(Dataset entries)
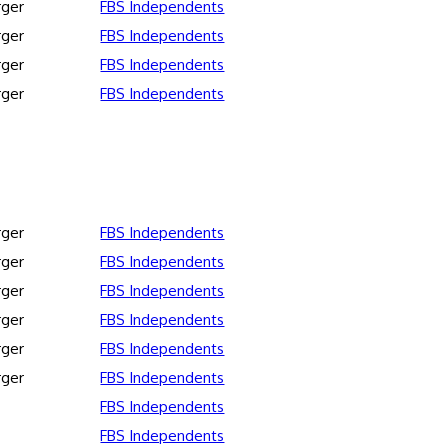
rger
FBS Independents
rger
FBS Independents
rger
FBS Independents
rger
FBS Independents
rger
FBS Independents
rger
FBS Independents
rger
FBS Independents
rger
FBS Independents
rger
FBS Independents
rger
FBS Independents
FBS Independents
FBS Independents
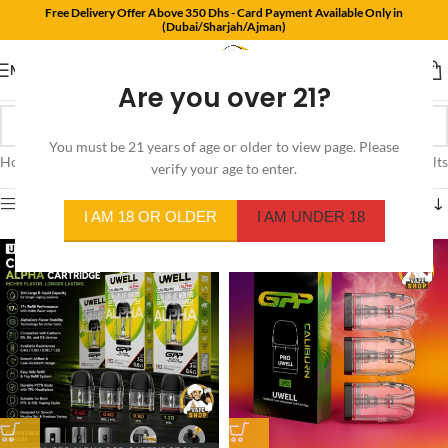
Free Delivery Offer Above 350 Dhs - Card Payment Available Only in
(Dubai/Sharjah/Ajman)
MENU
Are you over 21?
You must be 21 years of age or older to view page. Please
Home
/
Product Resistance
/
0.9Ω
Showing all 4 results
verify your age to enter.
Show sidebar
I AM 18 OR OLDER
I AM UNDER 18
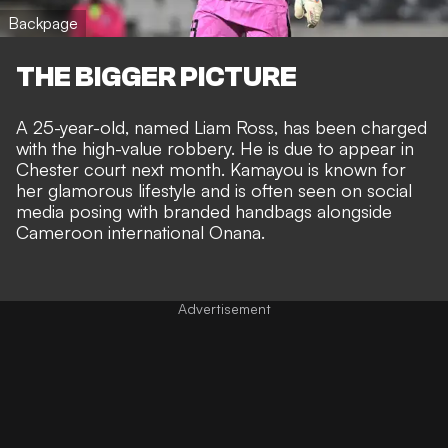
Backpage
THE BIGGER PICTURE
A 25-year-old, named Liam Ross, has been charged
with the high-value robbery. He is due to appear in
Chester court next month. Kamayou is known for
her glamorous lifestyle and is often seen on social
media posing with branded handbags alongside
Cameroon international Onana.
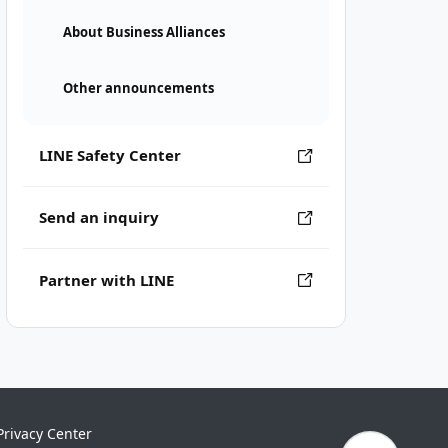
About Business Alliances
Other announcements
LINE Safety Center
Send an inquiry
Partner with LINE
Privacy Center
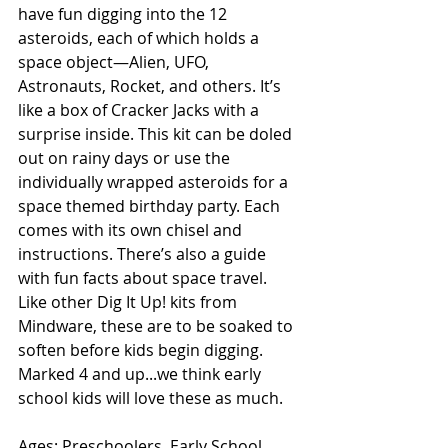
have fun digging into the 12 
asteroids, each of which holds a 
space object—Alien, UFO, 
Astronauts, Rocket, and others. It’s 
like a box of Cracker Jacks with a 
surprise inside. This kit can be doled 
out on rainy days or use the 
individually wrapped asteroids for a 
space themed birthday party. Each 
comes with its own chisel and 
instructions. There’s also a guide 
with fun facts about space travel. 
Like other Dig It Up! kits from 
Mindware, these are to be soaked to 
soften before kids begin digging. 
Marked 4 and up...we think early 
school kids will love these as much.
Ages: Preschoolers, Early School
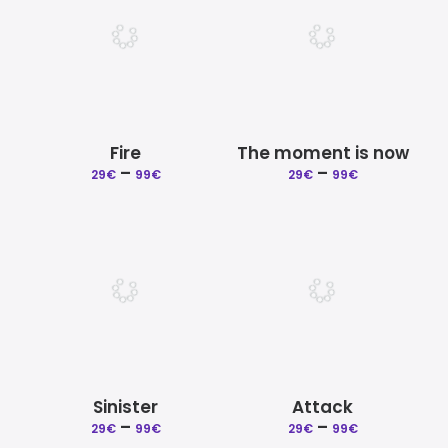
Fire
The moment is now
–
Price
–
Price
29
€
99
€
29
€
99
€
range:
range:
29€
29€
through
through
99€
99€
Sinister
Attack
–
Price
–
Price
29
€
99
€
29
€
99
€
range:
range:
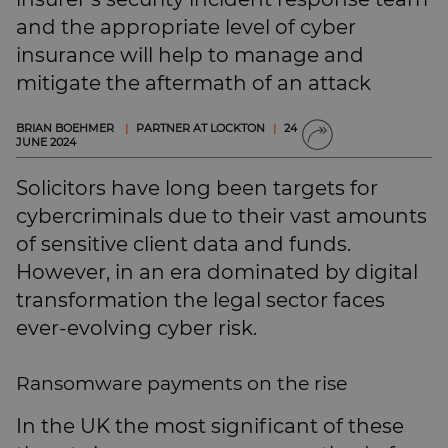
SUBSCRIBE
and the appropriate level of cyber
BRIEFING.CO.UK
insurance will help to manage and
LSN.CO.UK
mitigate the aftermath of an attack
LSN JOB SITE
BRIAN BOEHMER
|
PARTNER AT LOCKTON
|
24
JUNE 2024
Solicitors have long been targets for
cybercriminals due to their vast amounts
of sensitive client data and funds.
However, in an era dominated by digital
transformation the legal sector faces
ever-evolving cyber risk.
Ransomware payments on the rise
In the UK the most significant of these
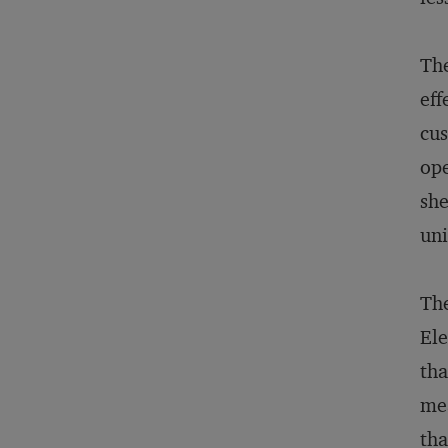
The
eff
cus
ope
she
uni
The
Ele
tha
mea
tha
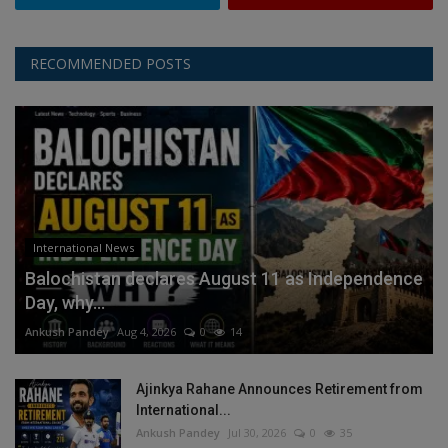
RECOMMENDED POSTS
International News
Balochistan declares August 11 as Independence
Day, why...
Ankush Pandey
Aug 4, 2026
0
14
Ajinkya Rahane Announces Retirement from
International...
Ankush Pandey
Jul 30, 2026
0
35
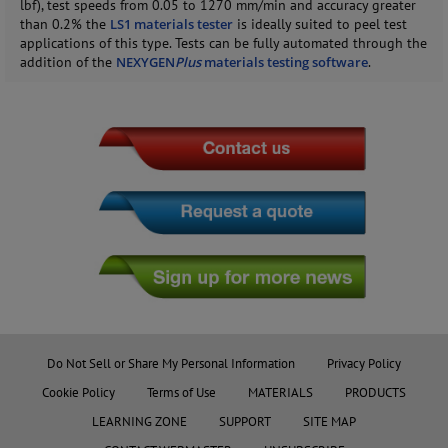
lbf), test speeds from 0.05 to 1270 mm/min and accuracy greater
than 0.2% the
LS1 materials tester
is ideally suited to peel test
applications of this type. Tests can be fully automated through the
addition of the
NEXYGEN
Plus
materials testing software
.
Do Not Sell or Share My Personal Information
Privacy Policy
Cookie Policy
Terms of Use
MATERIALS
PRODUCTS
LEARNING ZONE
SUPPORT
SITE MAP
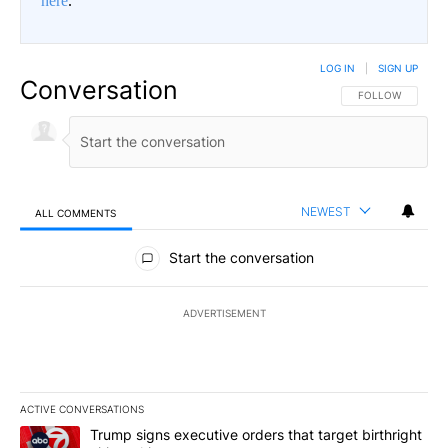
here
.
LOG IN
|
SIGN UP
Conversation
FOLLOW THIS CO
FOLLOW
NEWEST
ALL COMMENTS
All Comments
Start the conversation
ADVERTISEMENT
ACTIVE CONVERSATIONS
The following is a list of the most commented articles in the last 7
A trending article titled "Trump signs executive orders that target
Trump signs executive orders that target birthright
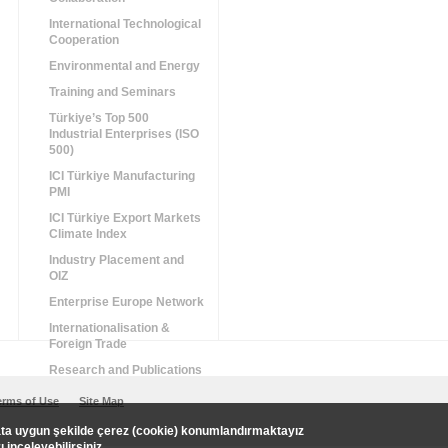
International Technological
Cooperation
Environmental and Energy
Training and Seminars
Türkiye’s Top 500
Industrial Enterprises (ISO
500)
ICI Türkiye Manufacturing
PMI
ICI Türkiye Export Markets
Climate Index
Industry Placement and
OIZ
Enterprise Europe Network
Internationalisation &
Foreign Trade
Research and Publications
erms of Use
Site Map
uata uygun şekilde çerez (cookie) konumlandırmaktayız
zı
inceleyebilirsiniz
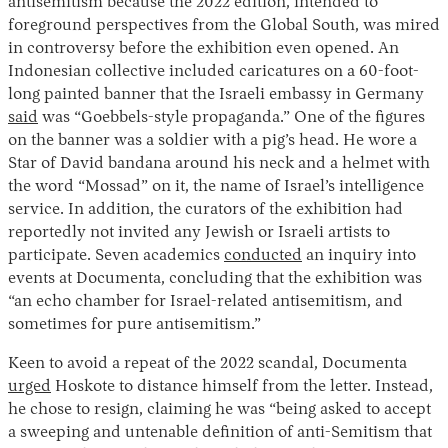
antisemitism because the 2022 edition, intended to
foreground perspectives from the Global South, was mired
in controversy before the exhibition even opened. An
Indonesian collective included caricatures on a 60-foot-
long painted banner that the Israeli embassy in Germany
said
was “Goebbels-style propaganda.” One of the figures
on the banner was a soldier with a pig’s head. He wore a
Star of David bandana around his neck and a helmet with
the word “Mossad” on it, the name of Israel’s intelligence
service. In addition, the curators of the exhibition had
reportedly not invited any Jewish or Israeli artists to
participate. Seven academics
conducted
an inquiry into
events at Documenta, concluding that the exhibition was
“an echo chamber for Israel-related antisemitism, and
sometimes for pure antisemitism.”
Keen to avoid a repeat of the 2022 scandal, Documenta
urged
Hoskote to distance himself from the letter. Instead,
he chose to resign, claiming he was “being asked to accept
a sweeping and untenable definition of anti-Semitism that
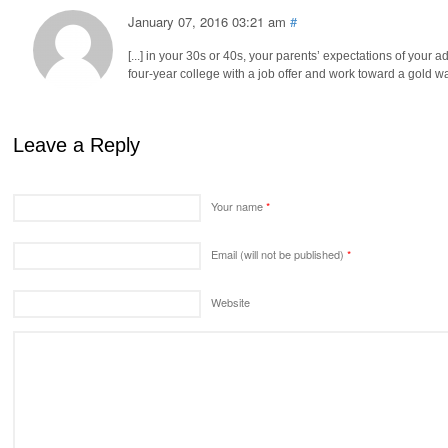
January 07, 2016 03:21 am
#
[...] in your 30s or 40s, your parents’ expectations of you
four-year college with a job offer and work toward a gold watch
Leave a Reply
Your name
*
Email (will not be published)
*
Website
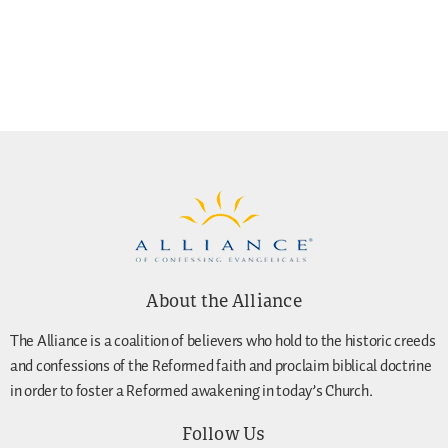
About the Alliance
The Alliance is a coalition of believers who hold to the historic creeds
and confessions of the Reformed faith and proclaim biblical doctrine
in order to foster a Reformed awakening in today’s Church.
Follow Us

Your instructions: The reply should hold the entries above from the line with "space themed birthday party. Each" to the line with "However, in an era dominated by digital", duplicated exactly, pictures excluded.

Written solution:
space themed birthday party. Each 
comes with its own chisel and 
instructions. There’s also a guide 
with fun facts about space travel. 
Like other Dig It Up! kits from 
Mindware, these are to be soaked to 
soften before kids begin digging. 
Marked 4 and up...we think early 
school kids will love these as much.
Ages: Preschoolers, Early School
Fire
The moment is now
–
Price
–
Price
29
€
99
€
29
€
99
€
range:
range:
29€
29€
through
through
99€
99€
Sinister
Attack
–
Price
–
Price
29
€
99
€
29
€
99
€
range:
range:
SUBSCRIBE
and the appropriate level of cyber
BRIEFING.CO.UK
insurance will help to manage and
LSN.CO.UK
mitigate the aftermath of an attack
LSN JOB SITE
BRIAN BOEHMER
|
PARTNER AT LOCKTON
|
24
JUNE 2024
Solicitors have long been targets for
cybercriminals due to their vast amounts
of sensitive client data and funds.
However, in an era dominated by digital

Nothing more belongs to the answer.